**Stored entries**
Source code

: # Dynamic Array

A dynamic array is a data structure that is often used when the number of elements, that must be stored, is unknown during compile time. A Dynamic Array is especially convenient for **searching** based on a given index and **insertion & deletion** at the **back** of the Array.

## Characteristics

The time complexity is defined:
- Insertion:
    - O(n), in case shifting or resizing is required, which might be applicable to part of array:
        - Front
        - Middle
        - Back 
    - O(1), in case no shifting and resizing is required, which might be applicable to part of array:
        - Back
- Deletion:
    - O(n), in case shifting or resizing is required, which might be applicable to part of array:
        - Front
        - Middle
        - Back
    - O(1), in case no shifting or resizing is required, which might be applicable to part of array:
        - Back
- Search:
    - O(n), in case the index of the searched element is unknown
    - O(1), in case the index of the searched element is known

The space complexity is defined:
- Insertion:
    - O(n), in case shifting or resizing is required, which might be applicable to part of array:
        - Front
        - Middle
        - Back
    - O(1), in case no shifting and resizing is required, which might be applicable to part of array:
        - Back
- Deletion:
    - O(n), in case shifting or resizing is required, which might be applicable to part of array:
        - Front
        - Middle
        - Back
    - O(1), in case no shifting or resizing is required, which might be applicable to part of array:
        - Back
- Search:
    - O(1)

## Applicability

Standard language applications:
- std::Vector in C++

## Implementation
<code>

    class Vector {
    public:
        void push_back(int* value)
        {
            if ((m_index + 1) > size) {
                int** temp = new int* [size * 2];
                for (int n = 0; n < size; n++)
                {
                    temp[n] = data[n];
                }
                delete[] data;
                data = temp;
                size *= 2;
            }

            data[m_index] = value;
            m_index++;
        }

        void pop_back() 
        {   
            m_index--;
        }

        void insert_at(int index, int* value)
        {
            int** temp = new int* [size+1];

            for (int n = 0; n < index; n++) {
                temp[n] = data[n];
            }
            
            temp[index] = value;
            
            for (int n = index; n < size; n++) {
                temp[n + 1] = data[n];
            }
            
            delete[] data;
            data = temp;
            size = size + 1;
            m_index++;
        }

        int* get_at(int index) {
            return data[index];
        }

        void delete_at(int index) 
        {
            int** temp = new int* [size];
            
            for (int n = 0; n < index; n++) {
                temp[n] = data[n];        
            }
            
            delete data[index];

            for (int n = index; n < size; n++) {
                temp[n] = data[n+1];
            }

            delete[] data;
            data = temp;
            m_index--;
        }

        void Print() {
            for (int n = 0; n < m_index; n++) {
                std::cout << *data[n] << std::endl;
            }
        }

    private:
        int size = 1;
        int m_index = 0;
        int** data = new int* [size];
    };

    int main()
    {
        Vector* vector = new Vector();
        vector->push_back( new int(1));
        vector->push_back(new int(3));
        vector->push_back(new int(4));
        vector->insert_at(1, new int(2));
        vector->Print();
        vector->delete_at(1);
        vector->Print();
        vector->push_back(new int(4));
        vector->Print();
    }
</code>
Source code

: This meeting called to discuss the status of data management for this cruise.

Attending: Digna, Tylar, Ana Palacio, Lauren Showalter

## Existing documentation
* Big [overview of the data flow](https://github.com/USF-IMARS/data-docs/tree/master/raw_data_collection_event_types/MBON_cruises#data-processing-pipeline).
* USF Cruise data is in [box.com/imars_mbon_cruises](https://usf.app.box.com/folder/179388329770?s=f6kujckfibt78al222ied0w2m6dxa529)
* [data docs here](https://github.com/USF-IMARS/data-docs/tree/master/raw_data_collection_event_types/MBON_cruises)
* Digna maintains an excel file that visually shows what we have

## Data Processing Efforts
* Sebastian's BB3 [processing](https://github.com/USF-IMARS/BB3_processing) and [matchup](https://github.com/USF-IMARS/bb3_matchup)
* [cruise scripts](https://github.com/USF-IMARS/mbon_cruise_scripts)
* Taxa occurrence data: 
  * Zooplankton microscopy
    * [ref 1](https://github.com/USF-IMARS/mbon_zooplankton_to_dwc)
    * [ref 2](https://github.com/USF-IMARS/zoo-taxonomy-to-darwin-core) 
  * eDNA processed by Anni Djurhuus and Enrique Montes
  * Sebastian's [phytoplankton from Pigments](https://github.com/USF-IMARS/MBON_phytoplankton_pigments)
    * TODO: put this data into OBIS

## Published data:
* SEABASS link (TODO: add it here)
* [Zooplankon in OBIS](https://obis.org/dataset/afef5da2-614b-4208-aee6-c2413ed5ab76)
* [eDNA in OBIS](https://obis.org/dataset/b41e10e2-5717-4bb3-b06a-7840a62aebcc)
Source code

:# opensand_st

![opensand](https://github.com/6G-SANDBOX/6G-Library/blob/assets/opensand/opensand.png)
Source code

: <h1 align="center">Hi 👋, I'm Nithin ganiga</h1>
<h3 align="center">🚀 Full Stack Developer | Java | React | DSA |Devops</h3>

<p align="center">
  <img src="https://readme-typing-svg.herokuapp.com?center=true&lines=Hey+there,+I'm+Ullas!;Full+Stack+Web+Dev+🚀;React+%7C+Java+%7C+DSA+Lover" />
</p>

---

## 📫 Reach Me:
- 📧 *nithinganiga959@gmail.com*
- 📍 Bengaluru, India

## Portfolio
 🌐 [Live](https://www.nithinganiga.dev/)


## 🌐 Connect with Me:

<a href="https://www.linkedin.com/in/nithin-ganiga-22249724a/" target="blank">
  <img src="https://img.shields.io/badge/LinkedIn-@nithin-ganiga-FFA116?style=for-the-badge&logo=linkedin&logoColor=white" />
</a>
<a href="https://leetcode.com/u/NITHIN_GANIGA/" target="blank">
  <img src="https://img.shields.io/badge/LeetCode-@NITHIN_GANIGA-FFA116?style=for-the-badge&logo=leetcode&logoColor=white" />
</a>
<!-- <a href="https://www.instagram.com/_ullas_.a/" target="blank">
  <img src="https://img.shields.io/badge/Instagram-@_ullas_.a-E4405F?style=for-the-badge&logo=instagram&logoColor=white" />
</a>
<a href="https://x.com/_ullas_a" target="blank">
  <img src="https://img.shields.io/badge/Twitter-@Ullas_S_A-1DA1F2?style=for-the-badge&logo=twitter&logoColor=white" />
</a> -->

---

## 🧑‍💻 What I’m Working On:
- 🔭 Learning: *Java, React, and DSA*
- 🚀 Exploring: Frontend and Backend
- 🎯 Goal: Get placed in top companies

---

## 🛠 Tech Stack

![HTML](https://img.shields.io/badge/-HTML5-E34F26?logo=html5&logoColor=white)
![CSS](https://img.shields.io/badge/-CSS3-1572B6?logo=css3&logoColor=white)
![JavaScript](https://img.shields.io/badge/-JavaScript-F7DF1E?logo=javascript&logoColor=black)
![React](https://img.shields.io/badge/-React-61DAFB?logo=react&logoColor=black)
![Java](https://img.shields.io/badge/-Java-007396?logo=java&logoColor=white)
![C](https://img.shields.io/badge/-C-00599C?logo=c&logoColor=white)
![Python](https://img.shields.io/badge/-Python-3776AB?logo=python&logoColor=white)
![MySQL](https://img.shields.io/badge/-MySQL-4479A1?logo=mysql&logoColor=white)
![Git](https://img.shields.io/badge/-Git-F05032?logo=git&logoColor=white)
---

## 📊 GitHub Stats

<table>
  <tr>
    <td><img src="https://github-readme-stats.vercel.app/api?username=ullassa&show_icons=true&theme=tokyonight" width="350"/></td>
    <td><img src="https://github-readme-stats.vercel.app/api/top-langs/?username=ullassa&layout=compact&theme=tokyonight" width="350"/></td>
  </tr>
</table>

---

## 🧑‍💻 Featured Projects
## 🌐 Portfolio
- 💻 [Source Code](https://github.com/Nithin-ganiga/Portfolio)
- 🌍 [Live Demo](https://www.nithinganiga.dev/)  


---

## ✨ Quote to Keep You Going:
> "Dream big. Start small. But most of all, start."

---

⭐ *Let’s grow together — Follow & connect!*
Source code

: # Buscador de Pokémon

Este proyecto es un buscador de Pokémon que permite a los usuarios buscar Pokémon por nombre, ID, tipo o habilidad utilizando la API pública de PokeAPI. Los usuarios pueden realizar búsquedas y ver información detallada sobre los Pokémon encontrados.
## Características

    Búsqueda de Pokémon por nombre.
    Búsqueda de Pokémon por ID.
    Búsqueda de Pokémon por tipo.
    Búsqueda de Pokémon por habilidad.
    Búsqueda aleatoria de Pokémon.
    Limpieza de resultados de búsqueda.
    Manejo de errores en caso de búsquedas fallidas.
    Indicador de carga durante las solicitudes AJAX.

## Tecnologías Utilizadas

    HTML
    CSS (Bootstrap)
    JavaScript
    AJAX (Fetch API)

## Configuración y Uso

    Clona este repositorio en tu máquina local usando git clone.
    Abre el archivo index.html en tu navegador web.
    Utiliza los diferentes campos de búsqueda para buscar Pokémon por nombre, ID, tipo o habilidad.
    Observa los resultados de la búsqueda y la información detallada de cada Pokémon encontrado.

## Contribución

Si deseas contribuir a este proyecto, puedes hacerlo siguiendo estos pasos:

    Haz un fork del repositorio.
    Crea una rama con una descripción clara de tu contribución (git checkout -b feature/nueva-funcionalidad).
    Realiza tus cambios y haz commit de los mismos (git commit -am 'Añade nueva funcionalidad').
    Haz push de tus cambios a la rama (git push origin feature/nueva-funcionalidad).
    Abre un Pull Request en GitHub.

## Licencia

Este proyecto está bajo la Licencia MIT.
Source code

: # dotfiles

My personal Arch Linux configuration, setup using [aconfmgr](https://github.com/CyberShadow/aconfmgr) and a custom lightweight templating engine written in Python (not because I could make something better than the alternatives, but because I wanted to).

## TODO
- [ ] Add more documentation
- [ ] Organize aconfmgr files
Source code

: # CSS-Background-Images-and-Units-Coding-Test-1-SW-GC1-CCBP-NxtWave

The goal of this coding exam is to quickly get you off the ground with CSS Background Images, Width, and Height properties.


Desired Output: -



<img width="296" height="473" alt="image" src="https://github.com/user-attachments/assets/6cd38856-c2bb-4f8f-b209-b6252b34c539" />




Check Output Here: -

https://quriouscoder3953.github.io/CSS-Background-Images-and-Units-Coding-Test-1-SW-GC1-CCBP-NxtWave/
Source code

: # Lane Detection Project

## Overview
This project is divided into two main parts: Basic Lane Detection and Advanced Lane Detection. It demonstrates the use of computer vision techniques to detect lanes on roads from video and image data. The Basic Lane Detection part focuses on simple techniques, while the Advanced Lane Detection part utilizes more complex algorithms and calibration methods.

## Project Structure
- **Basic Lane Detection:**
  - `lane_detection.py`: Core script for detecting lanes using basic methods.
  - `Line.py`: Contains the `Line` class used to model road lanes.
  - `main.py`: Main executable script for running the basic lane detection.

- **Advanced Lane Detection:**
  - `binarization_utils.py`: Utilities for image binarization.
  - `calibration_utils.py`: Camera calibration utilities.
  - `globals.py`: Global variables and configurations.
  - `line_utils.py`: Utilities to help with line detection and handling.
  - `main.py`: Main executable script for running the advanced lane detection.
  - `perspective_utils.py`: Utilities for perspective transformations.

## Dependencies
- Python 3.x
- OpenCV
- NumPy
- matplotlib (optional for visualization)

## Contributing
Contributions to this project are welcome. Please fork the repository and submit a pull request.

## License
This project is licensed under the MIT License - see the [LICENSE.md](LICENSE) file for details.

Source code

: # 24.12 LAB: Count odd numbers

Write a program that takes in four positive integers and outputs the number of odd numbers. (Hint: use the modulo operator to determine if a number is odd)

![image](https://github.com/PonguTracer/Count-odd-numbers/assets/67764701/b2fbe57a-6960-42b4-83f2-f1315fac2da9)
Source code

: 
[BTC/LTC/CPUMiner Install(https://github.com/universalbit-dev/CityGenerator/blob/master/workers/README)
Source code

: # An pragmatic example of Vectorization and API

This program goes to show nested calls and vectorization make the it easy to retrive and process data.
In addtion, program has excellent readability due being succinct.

**DIRECTIVE**
Copy everything from the line containing "## Dependencies" down to the end of the records, substituting "merge request" for "pull request" and changing nothing else.

**RESULT FOR THIS EXERCISE**
## Dependencies
- Python 3.x
- OpenCV
- NumPy
- matplotlib (optional for visualization)

## Contributing
Contributions to this project are welcome. Please fork the repository and submit a merge request.

## License
This project is licensed under the MIT License - see the [LICENSE.md](LICENSE) file for details.

Source code

: # 24.12 LAB: Count odd numbers

Write a program that takes in four positive integers and outputs the number of odd numbers. (Hint: use the modulo operator to determine if a number is odd)

![image](https://github.com/PonguTracer/Count-odd-numbers/assets/67764701/b2fbe57a-6960-42b4-83f2-f1315fac2da9)
Source code

: 
[BTC/LTC/CPUMiner Install(https://github.com/universalbit-dev/CityGenerator/blob/master/workers/README)
Source code

: # An pragmatic example of Vectorization and API

This program goes to show nested calls and vectorization make the it easy to retrive and process data.
In addtion, program has excellent readability due being succinct.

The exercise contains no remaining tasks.